MRI has proved to be the most useful tool for analyzing soft tissue and osteochondral changes present in the early stages of haemophilic arthropathy. 4 It reveals joint damage at an early stage and can therefore be used to advantage in the first episodes of haemarthrosis, when X-rays are still normal.18,19 The signal of hemarthroses varies with time, but in the acute stage it is usually heterogeneous, with areas that are strongly hyperintense in T1 and hypointense in T2. In the subacute stage, the presence of methemoglobin may be responsible for a T1 and T2 hypersignal. Declivity levels better visible on T2 are sometimes objectified. Hemarthrosis may also present as an aspecific fluid effusion when MRI is performed remote from an acute or subacute episode, presenting as hypointense in T1 and hyperintense in T2, as was the case with our patients. In T1 and T2 weighted sequences, the synovium is hypo or isointense in muscles due to hemosiderin deposits and fibrosis, especially when gradient echo sequences are used (ferromagnetic susceptibility). Subchondral lesions may contain fluid (hyposignal T1 and hypersignal T2), fibrin (hyposignal T1 and T2) or haemorrhagic material (hypersignal T1 and T2), but usually combined in varying proportions. Gadolinium injection can differentiate synovitis from intra-articular effusion.3,13
Associated lesions include soft tissue ossifications, particularly periarticular, and fractures. They are caused by bone insufficiency, chondrocalcinosis, superinfections, particularly of the joints. 13
Differential diagnosis includes juvenile idiopathic arthritis, which may give radiographic signs similar to those of hemophilic arthropathy. MRI shows synovitis but no hemosiderin deposits.

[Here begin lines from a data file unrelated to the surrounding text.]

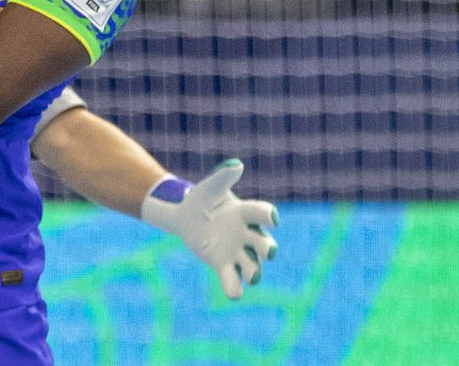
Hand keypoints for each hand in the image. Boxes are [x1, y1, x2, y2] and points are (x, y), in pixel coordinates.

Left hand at [141, 159, 278, 299]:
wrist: (186, 216)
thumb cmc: (202, 199)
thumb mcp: (209, 187)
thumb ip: (222, 177)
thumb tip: (235, 164)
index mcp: (245, 214)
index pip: (261, 214)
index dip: (268, 215)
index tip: (272, 217)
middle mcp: (247, 235)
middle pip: (264, 244)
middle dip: (268, 248)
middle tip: (269, 252)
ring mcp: (237, 251)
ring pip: (252, 265)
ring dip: (254, 272)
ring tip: (252, 277)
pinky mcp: (223, 264)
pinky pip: (232, 279)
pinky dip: (234, 288)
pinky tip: (234, 294)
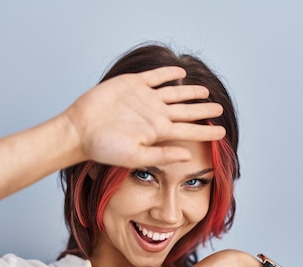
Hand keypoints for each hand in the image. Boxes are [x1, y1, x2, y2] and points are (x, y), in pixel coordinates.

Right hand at [63, 66, 225, 167]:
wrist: (80, 130)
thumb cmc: (103, 148)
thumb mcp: (135, 156)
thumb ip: (162, 155)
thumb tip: (188, 157)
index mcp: (158, 132)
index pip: (189, 131)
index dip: (206, 131)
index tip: (222, 133)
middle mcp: (155, 115)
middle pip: (186, 111)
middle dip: (203, 111)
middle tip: (220, 109)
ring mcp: (145, 99)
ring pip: (175, 93)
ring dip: (190, 92)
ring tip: (206, 92)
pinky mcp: (132, 84)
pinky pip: (155, 77)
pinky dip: (168, 74)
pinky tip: (180, 73)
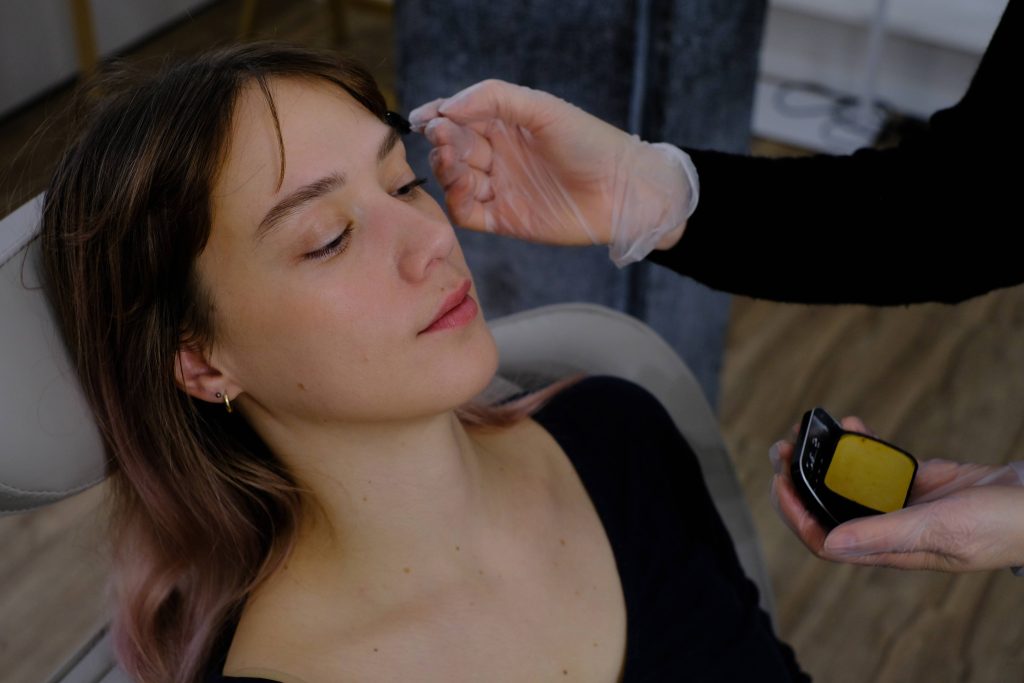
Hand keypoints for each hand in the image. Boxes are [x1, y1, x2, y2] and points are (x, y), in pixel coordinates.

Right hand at [409, 79, 698, 265]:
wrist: (624, 191)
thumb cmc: (590, 142)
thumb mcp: (542, 108)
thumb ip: (493, 98)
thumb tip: (446, 107)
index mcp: (505, 124)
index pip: (458, 118)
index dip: (437, 117)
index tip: (423, 119)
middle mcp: (498, 156)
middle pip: (452, 149)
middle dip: (442, 142)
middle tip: (443, 139)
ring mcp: (500, 188)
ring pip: (455, 180)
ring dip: (446, 170)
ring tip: (452, 163)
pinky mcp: (505, 220)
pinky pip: (468, 214)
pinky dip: (457, 202)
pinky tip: (464, 188)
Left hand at [769, 417, 1023, 571]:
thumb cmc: (998, 528)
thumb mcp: (937, 530)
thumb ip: (882, 535)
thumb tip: (829, 543)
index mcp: (887, 550)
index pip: (823, 540)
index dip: (795, 514)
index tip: (780, 482)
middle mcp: (886, 529)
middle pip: (827, 507)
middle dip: (799, 479)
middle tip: (783, 449)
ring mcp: (899, 504)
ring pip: (847, 482)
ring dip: (823, 458)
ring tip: (806, 431)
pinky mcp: (914, 482)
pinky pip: (875, 463)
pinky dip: (859, 444)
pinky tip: (851, 425)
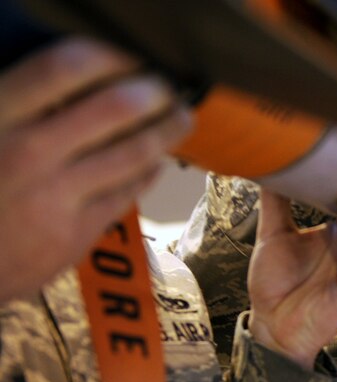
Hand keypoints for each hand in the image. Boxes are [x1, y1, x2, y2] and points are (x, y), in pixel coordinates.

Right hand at [0, 38, 191, 301]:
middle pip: (114, 109)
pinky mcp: (76, 234)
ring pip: (132, 154)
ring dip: (165, 131)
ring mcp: (56, 197)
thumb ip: (17, 106)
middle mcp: (29, 154)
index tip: (133, 55)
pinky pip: (126, 194)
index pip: (63, 69)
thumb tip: (71, 83)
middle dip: (153, 93)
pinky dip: (147, 173)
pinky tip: (156, 161)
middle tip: (169, 87)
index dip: (109, 56)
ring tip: (181, 118)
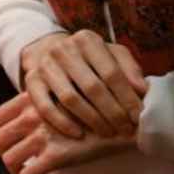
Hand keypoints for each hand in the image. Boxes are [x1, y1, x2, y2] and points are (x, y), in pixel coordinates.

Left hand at [0, 93, 135, 173]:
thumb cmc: (96, 108)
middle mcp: (33, 116)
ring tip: (21, 173)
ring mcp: (43, 135)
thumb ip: (41, 105)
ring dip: (13, 170)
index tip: (3, 143)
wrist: (125, 118)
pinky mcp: (57, 156)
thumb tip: (24, 120)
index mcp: (31, 100)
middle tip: (14, 161)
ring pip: (8, 158)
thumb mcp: (63, 97)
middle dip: (2, 153)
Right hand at [20, 30, 148, 139]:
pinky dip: (62, 123)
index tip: (139, 116)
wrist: (47, 50)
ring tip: (107, 132)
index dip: (127, 97)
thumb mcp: (111, 55)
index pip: (111, 72)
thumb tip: (142, 90)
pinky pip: (45, 107)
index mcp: (87, 40)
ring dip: (91, 119)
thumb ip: (129, 69)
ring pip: (70, 98)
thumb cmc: (89, 58)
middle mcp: (63, 49)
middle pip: (92, 87)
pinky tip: (78, 134)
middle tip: (125, 129)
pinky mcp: (30, 81)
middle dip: (112, 112)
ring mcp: (45, 65)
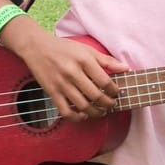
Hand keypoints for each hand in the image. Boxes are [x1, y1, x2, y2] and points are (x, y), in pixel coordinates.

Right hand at [8, 23, 124, 122]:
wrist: (37, 47)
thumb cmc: (64, 48)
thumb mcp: (87, 50)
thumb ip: (107, 60)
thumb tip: (126, 68)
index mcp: (84, 60)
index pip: (105, 81)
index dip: (114, 90)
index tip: (117, 93)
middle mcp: (73, 72)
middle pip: (95, 95)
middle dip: (108, 104)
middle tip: (112, 104)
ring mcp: (61, 84)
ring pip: (82, 106)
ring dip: (95, 112)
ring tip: (101, 111)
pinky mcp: (52, 92)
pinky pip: (65, 111)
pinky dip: (76, 118)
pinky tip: (83, 115)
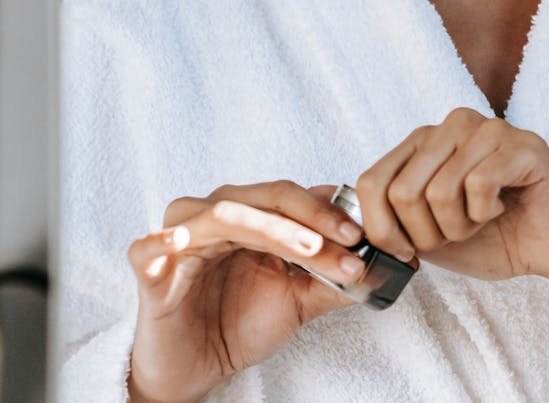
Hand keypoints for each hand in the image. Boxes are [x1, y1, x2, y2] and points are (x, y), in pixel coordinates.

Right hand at [126, 182, 367, 402]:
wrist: (197, 368)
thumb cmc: (241, 324)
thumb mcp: (299, 301)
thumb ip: (333, 277)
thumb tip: (380, 262)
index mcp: (251, 217)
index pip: (293, 198)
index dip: (330, 210)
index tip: (365, 233)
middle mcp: (216, 217)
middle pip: (265, 199)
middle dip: (312, 218)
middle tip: (348, 239)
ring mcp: (181, 239)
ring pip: (225, 215)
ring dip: (271, 229)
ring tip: (307, 248)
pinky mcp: (149, 269)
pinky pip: (149, 246)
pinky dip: (163, 239)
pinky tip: (182, 240)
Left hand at [356, 108, 548, 311]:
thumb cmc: (495, 238)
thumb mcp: (428, 233)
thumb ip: (392, 221)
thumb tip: (349, 227)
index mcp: (423, 141)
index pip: (371, 182)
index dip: (382, 230)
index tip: (408, 250)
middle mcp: (452, 125)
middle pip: (403, 192)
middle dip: (427, 234)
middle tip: (458, 235)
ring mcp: (488, 129)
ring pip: (439, 192)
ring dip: (459, 226)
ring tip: (482, 220)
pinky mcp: (521, 144)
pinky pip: (478, 186)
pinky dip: (486, 214)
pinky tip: (503, 208)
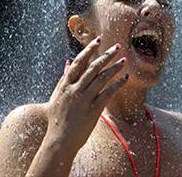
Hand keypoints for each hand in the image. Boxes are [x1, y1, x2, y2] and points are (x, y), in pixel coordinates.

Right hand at [45, 36, 128, 151]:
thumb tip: (68, 62)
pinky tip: (125, 77)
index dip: (89, 49)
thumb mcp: (57, 97)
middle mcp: (74, 89)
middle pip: (93, 67)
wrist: (59, 141)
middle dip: (106, 55)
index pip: (79, 62)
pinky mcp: (93, 109)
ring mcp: (84, 99)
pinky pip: (108, 93)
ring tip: (124, 59)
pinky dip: (117, 83)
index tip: (98, 39)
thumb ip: (63, 79)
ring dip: (114, 67)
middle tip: (117, 46)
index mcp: (65, 85)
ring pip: (102, 78)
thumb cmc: (57, 119)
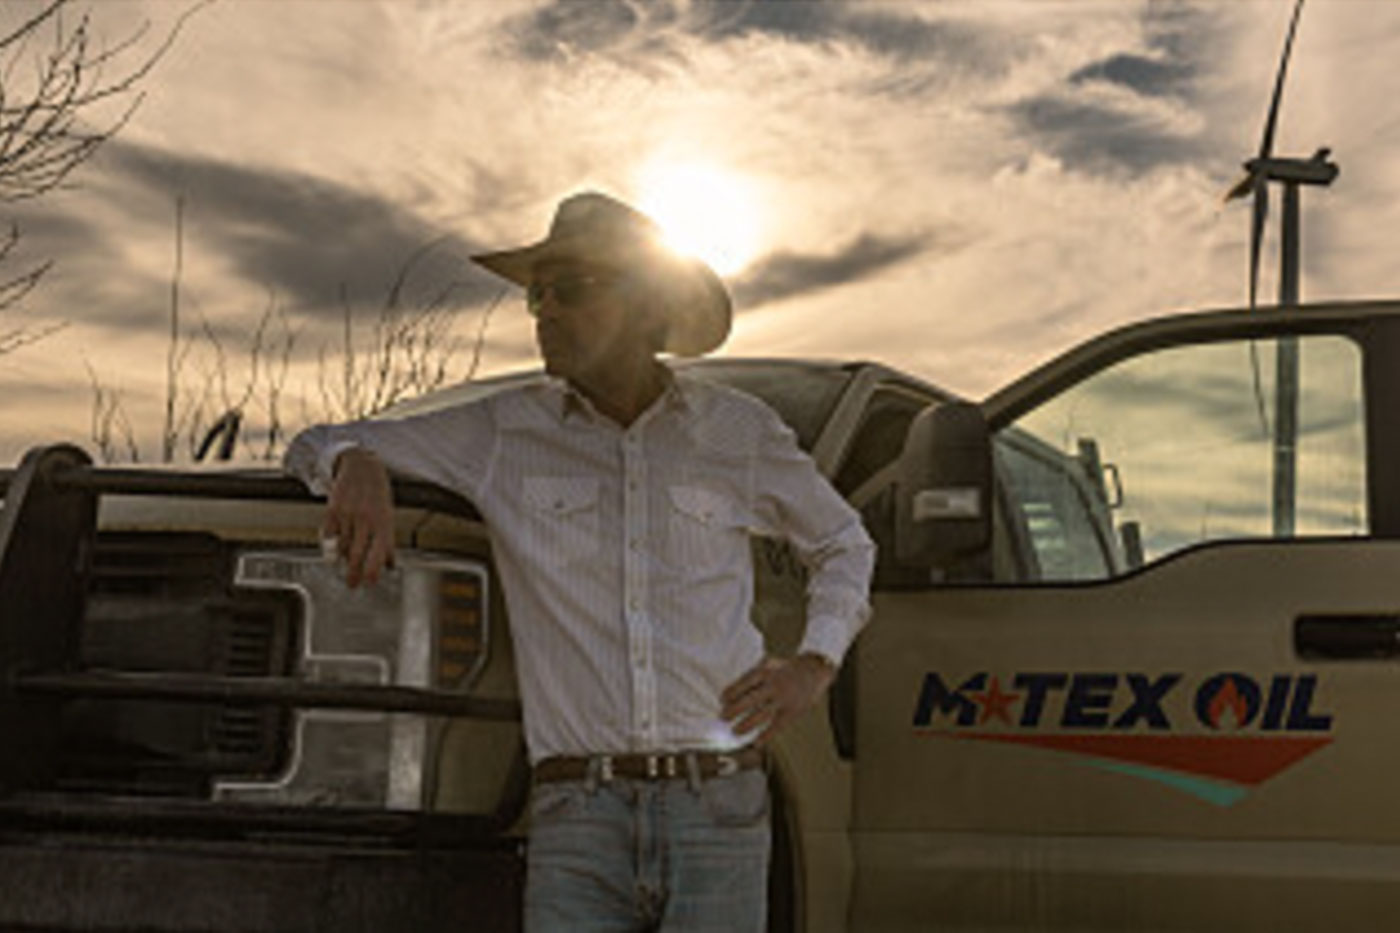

Pigmented villonodular synovitis, whose radiographic and MRI findings are very similar to those of hemophilia, but only 1 joint is affected. 4
Intravenous administration of the missing coagulation factor is the gold standard for preventing hemorrhage and haemophilic arthropathy. 6
Recurrent haemarthrosis leads to the progression of a degenerative and irreversible process.
Limitations of Our Study
Several radiological scores have been established as part of monitoring and evaluation in haemophilic arthropathy and MRI remains the most accurate diagnostic standard for assessing soft tissue changes at an early stage. We were unable to evaluate the radiological score in our study.
Conclusion
Hemophilia is a rare disease. It can give rise to serious osteoarticular complications secondary to repeated hemarthrosis linked to coagulation factor deficiency. These lesions are manifested by synovial, cartilaginous, and bony changes. Numerous studies have shown the predominance of ultrasonography, but MRI is the standard reference modality for assessing arthropathy and diagnosing the musculoskeletal complications of hemophilia. The knee is the joint most frequently affected by hemophilic arthropathy, and represents a major morbidity factor in these patients. Repeated joint bleeding causes damage to bone, cartilage and synovium, inducing inflammatory and degenerative processes.
Footnotes
Acknowledgements
The authors thank his professors and colleagues who helped in the completion of this work.
Author Contributions
All authors contributed to the implementation and realization of this work. All authors declare that they have read and approved the final version of this manuscript
Declaration of Conflicting Interests
The author(s) declared no potential conflicts of interest with respect to the research, authorship, and/or publication of this article.
Funding
The author(s) received no financial support for the research, authorship, and/or publication of this article.
Ethics Approval
Our institution does not require ethical approval for reporting individual cases or case series.
Informed Consent
Written informed consent was obtained from a legally authorized representative for anonymized patient information to be published in this article.